GOAL OF THE EXERCISE
Every line that contains the word "cafe" should be copied from the records below.

AVAILABLE DATA
-----

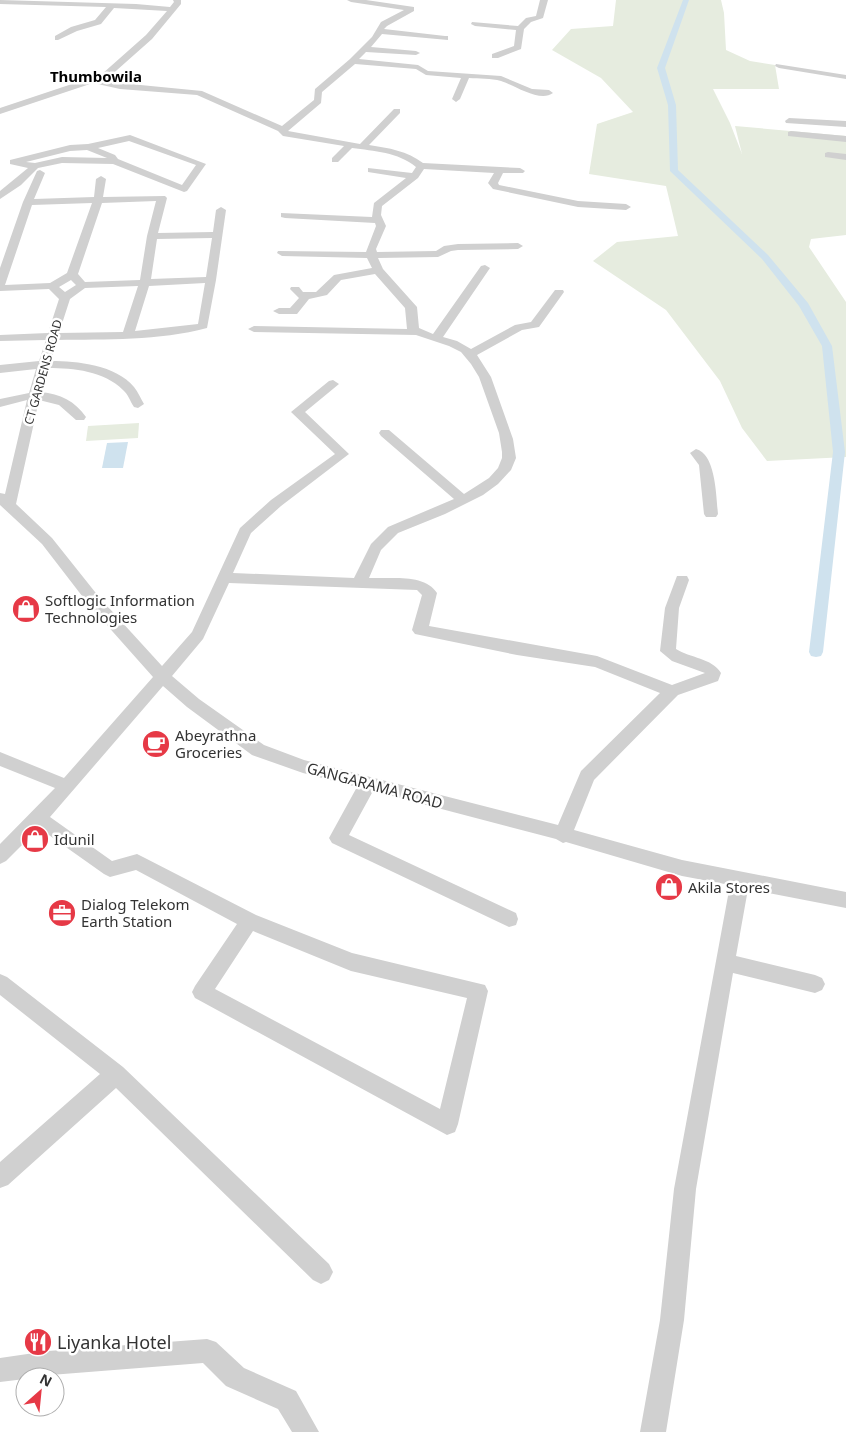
<svg xmlns="http://www.w3.org/2000/svg" width="846" height="1432" viewBox="0 0 846 1432" font-family="'Noto Sans',sans-serif">
<style>
.green{fill:#e6ecdf}
.water{fill:#cfe2ee}
.lines{fill:none;stroke-linecap:round;stroke-linejoin:round}
.canal{fill:#cfe2ee;fill-rule:evenodd}
.minor{fill:#d0d0d0;fill-rule:evenodd}
.labels{text-anchor:middle;dominant-baseline:central;stroke-width:5;stroke-linejoin:round;paint-order:stroke}
.far-street-label{font-size:12px;fill:#333;stroke:#fff}
.far-quarter-label{font-size:15px;font-weight:bold;fill:#000;stroke:#fff}
.poi-label{font-size:15px;fill:#333;stroke:#fff;text-anchor:start}
.street-label{font-size:15px;fill:#333;stroke:#fff}
.near-poi-label{font-size:18px;fill:#333;stroke:#fff;text-anchor:start}
</style>
<rect width="100%" height="100%" fill="#fff"/>
<g class="green">
<polygon points="616,0 721,0 724,13 726,50 750,61 775,65 779,89 713,89 730,123 742,154 735,126 846,136 846,235 811,239 809,247 846,302 846,457 767,461 742,428 720,381 666,310 593,261 617,242 678,236 666,186 589,174 597,124 633,112 601,78 552,50 571,29 613,26"/>
<polygon points="139,423 138,438 86,441 88,426"/>
</g>
<polygon class="water" points="128,442 123,468 102,468 107,443"/>
<g class="lines">
<polygon class="canal" points="683,0 689,0 665,68 676,105 678,170 768,255 808,303 832,346 845,452 823,652 821,656 816,657 811,656 809,652 833,452 822,346 799,306 762,259 670,171 668,105 657,68"/>
<g class="minor">
<path d="M 0,0 L 136,4 L 170,7 L 174,2 L 173,0 L 181,0 L 181,4 L 152,39 L 108,78 L 102,80 L 120,83 L 202,91 L 282,126 L 314,100 L 315,89 L 350,59 L 372,37 L 381,22 L 404,10 L 351,2 L 347,0 L 366,0 L 414,7 L 414,11 L 387,26 L 384,29 L 445,36 L 448,36 L 448,40 L 382,34 L 371,47 L 416,51 L 420,53 L 416,55 L 366,52 L 359,59 L 418,65 L 428,71 L 501,76 L 532,89 L 549,90 L 553,93 C 540,103 514,85 501,81 C 491,78 479,79 469,78 L 460,99 L 456,102 L 452,99 L 461,78 L 426,75 L 416,69 L 355,64 L 322,92 L 321,103 L 288,131 L 360,144 L 394,109 L 400,109 L 400,113 L 369,145 C 389,148 407,151 423,163 L 520,168 L 525,171 L 523,173 L 503,173 L 498,183 L 499,185 L 578,201 L 626,204 L 631,207 L 626,210 L 578,207 L 493,189 L 488,183 L 494,173 L 424,169 L 418,178 L 382,206 L 381,215 L 386,226 L 376,249 L 377,252 L 436,251 L 444,246 L 458,244 L 518,243 L 523,246 L 518,249 L 458,250 L 451,251 L 438,257 L 378,258 L 383,269 L 417,307 L 419,328 L 433,334 L 481,266 L 485,265 L 490,268 L 443,337 L 457,341 L 471,349 L 515,325 L 531,322 L 555,290 L 563,290 L 564,292 L 539,327 L 522,330 L 477,355 L 491,377 L 513,439 L 516,458 L 511,470 L 498,484 L 483,495 L 445,514 L 398,533 L 381,550 L 369,578 C 389,579 425,573 437,593 L 429,626 L 597,656 L 672,685 L 705,673 L 672,661 L 660,651 L 665,608 L 677,576 L 687,576 L 689,580 L 679,608 L 676,649 C 690,658 712,658 721,673 L 718,681 L 678,695 L 594,780 L 574,830 L 682,860 L 846,892 L 846,908 L 748,889 L 736,956 L 815,975 L 822,978 L 825,984 L 822,990 L 815,993 L 733,973 L 696,1189 L 684,1320 L 666,1432 L 640,1432 L 660,1320 L 674,1189 L 730,885 L 682,876 L 566,842 L 563,843 L 556,839 L 373,791 L 349,835 L 516,913 L 518,919 L 516,925 L 509,927 L 332,843 L 329,838 L 357,787 L 303,773 L 252,755 L 187,707 L 163,686 L 50,817 L 112,861 L 137,854 L 143,857 L 256,915 L 352,953 L 485,985 L 488,991 L 458,1124 L 455,1132 L 447,1135 L 195,998 L 192,992 L 195,986 L 237,924 L 136,870 L 110,877 L 104,874 L 39,828 L 6,861 L 0,864 L 0,844 L 55,788 L 0,766 L 0,752 L 64,778 L 153,677 L 89,605 L 42,544 L 0,505 L 0,493 L 5,494 L 27,400 L 0,407 L 0,399 L 29,393 L 36,369 L 0,373 L 0,365 L 39,361 L 46,340 L 0,341 L 0,335 L 48,333 L 59,299 L 49,289 L 0,291 L 0,268 L 23,202 L 37,171 L 40,170 L 45,173 L 34,199 L 94,197 L 96,179 L 101,176 L 106,179 L 103,197 L 165,196 L 167,198 L 158,233 L 213,232 L 216,210 L 221,207 L 226,210 L 216,280 L 207,328 C 159,341 106,339 57,340 L 51,361 C 77,361 116,365 134,387 C 138,392 141,399 144,404 L 138,408 L 134,407 C 130,401 128,394 123,390 C 104,371 74,368 48,368 L 41,392 C 60,394 75,401 86,417 L 84,420 L 76,420 L 59,405 L 39,400 L 16,504 L 52,538 L 99,597 L 162,666 L 192,632 L 240,528 L 271,500 L 335,454 L 291,412 L 329,381 L 333,380 L 339,384 L 305,412 L 349,454 L 281,506 L 251,533 L 233,573 L 354,578 L 371,544 L 388,527 L 454,499 L 381,436 L 379,433 L 381,430 L 389,430 L 464,494 L 489,478 L 498,468 L 502,458 L 502,452 L 499,433 L 479,377 L 471,364 L 461,352 L 449,346 L 416,335 L 254,332 L 248,329 L 254,326 L 407,329 L 405,308 L 375,274 L 341,280 L 327,295 L 309,299 L 297,314 L 279,314 L 273,311 L 279,308 L 290,308 L 299,298 L 290,289 L 291,287 L 299,287 L 303,292 L 316,292 L 334,275 L 372,268 L 367,258 L 282,256 L 277,253 L 278,251 L 366,252 L 376,226 L 375,223 L 285,218 L 281,217 L 281,213 L 372,217 L 374,203 L 406,178 L 368,172 L 368,168 L 412,173 L 416,167 C 398,152 374,151 352,148 L 338,162 L 332,162 L 332,158 L 344,146 L 283,136 L 278,131 L 197,95 L 120,89 L 93,83 L 0,114 L 0,108 L 102,74 L 146,35 L 167,11 L 114,8 L 101,24 L 77,31 L 58,40 L 55,40 L 55,36 L 71,27 L 95,20 L 106,7 L 0,4 ZM 156,201 L 147,236 L 140,280 L 85,282 L 78,274 L 102,203 ZM 92,203 L 67,273 L 50,283 L 5,285 L 32,205 ZM 212,238 L 206,277 L 151,279 L 157,239 ZM 71,280 L 76,285 L 65,292 L 59,287 ZM 205,283 L 198,324 L 135,331 L 149,286 ZM 138,286 L 123,332 L 59,333 L 70,299 L 85,288 ZM 229,583 L 417,590 L 422,595 L 412,630 L 415,634 L 517,655 L 595,667 L 660,693 L 581,771 L 558,825 L 304,760 L 264,745 L 199,699 L 172,676 L 203,639 ZM 253,931 L 351,971 L 467,998 L 440,1109 L 215,989 Z"/>
<polygon points="540,0 548,0 543,18 531,22 524,29 521,49 498,58 492,58 492,54 514,46 516,30 475,26 471,24 472,22 518,26 526,18 536,16"/>
<polygon points="776,64 846,75 846,79 779,68 775,66"/>
<polygon points="789,118 846,121 846,127 786,123 785,121"/>
<polygon points="791,131 846,136 846,142 788,136 788,132"/>
<path d="M 130,135 L 206,164 L 187,191 L 184,192 L 113,164 L 62,163 L 38,168 L 21,185 L 0,199 L 0,191 L 28,168 L 10,164 L 10,160 L 70,145 L 88,144 ZM 129,141 L 196,165 L 182,185 L 118,159 L 115,155 L 98,148 ZM 87,150 L 107,158 L 62,157 L 35,163 L 26,162 L 70,151 Z"/>
<polygon points="828,152 846,154 846,160 825,157 825,153"/>
<path d="M 696,449 C 716,454 716,496 718,514 L 716,517 L 706,517 L 704,514 L 699,465 L 690,453 Z"/>
<polygon points="0,974 7,977 123,1067 329,1264 333,1272 329,1280 321,1284 313,1280 116,1088 8,1185 0,1188 0,1162 100,1074 0,995"/>
<polygon points="207,1339 216,1342 244,1368 296,1391 319,1432 292,1432 278,1409 226,1386 203,1363 25,1377 25,1379 0,1382 0,1358 48,1351"/>
</g>
</g>
<defs>
<symbol id="shop-disc" viewBox="-11 -11 22 22"><circle r="9.5" fill="#e63946" stroke="#fff"/><path d="M-5-2.5h2.3a2.7 3.5 0 0 1 5.4 0H5L5.5 6h-11ZM-1.5-2.5h3a1.5 2.3 0 0 0-3 0Z" fill="#fff"/></symbol>
<symbol id="cafe-disc" viewBox="-11 -11 22 22"><circle r="9.5" fill="#e63946" stroke="#fff"/><path d="M-5.5-4.5H6V0H3Q3 3.5 0 3.5H-2.5Q-5.5 3.5-5.5 0ZM3-3.2v2h1.7v-2ZM-6 4.5H4V6H-6Z" fill="#fff"/></symbol>
<symbol id="office-disc" viewBox="-11 -11 22 22"><circle r="9.5" fill="#e63946" stroke="#fff"/><path d="M-6-3h4V-5.5h4V-3h4V5H-6ZM-1-4.5V-3h2v-1.5ZM-6 0V1H6V0Z" fill="#fff"/></symbol>
<symbol id="restaurant-disc" viewBox="-11 -11 22 22"><circle r="9.5" fill="#e63946" stroke="#fff"/><path d="M-5-6h1v4h1v-4h1v4h1v-4h1v5L-1.5 .5V6h-2V.5L-5-1ZM5-6V6H3V1.5H1.5Q1.5-4 5-6Z" fill="#fff"/></symbol>
</defs>
<g fill-rule="evenodd">
<use href="#shop-disc" x="10" y="593" width="32" height="32"/>
<use href="#cafe-disc" x="140" y="728" width="32" height="32"/>
<use href="#shop-disc" x="19" y="823" width="32" height="32"/>
<use href="#shop-disc" x="653" y="871" width="32" height="32"/>
<use href="#office-disc" x="46" y="897" width="32" height="32"/>
<use href="#restaurant-disc" x="22" y="1326" width="32" height="32"/>
</g>
<g class="labels">
<g class="far-street-label">
<text transform="translate(43 372) rotate(-74)">CT GARDENS ROAD</text>
</g>
<g class="far-quarter-label">
<text x="96" y="76">Thumbowila</text>
</g>
<g class="poi-label">
<text x="45" y="600">Softlogic Information<tspan x="45" dy="17">Technologies</tspan></text>
<text x="175" y="735">Abeyrathna<tspan x="175" dy="17">Groceries</tspan></text>
<text x="54" y="839">Idunil</text>
<text x="688" y="887">Akila Stores</text>
<text x="81" y="904">Dialog Telekom<tspan x="81" dy="17">Earth Station</tspan></text>
</g>
<g class="street-label">
<text transform="translate(375 785) rotate(15)">GANGARAMA ROAD</text>
</g>
<g class="near-poi-label">
<text x="57" y="1342">Liyanka Hotel</text>
</g>
</g>
<g transform="translate(40 1392) rotate(27)"><circle r="24" fill="#ffffff" stroke="#adadad"/>
<path d="M0-4L9 19L0 12L-9 19Z" fill="#e63946"/>
<text y="-8" font-size="14" font-weight="bold" text-anchor="middle" fill="#333333">N</text>
</g>
</svg>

-----

RESPONSE
<symbol id="cafe-disc" viewBox="-11 -11 22 22"><circle r="9.5" fill="#e63946" stroke="#fff"/><path d="M-5.5-4.5H6V0H3Q3 3.5 0 3.5H-2.5Q-5.5 3.5-5.5 0ZM3-3.2v2h1.7v-2ZM-6 4.5H4V6H-6Z" fill="#fff"/></symbol>
<use href="#cafe-disc" x="140" y="728" width="32" height="32"/>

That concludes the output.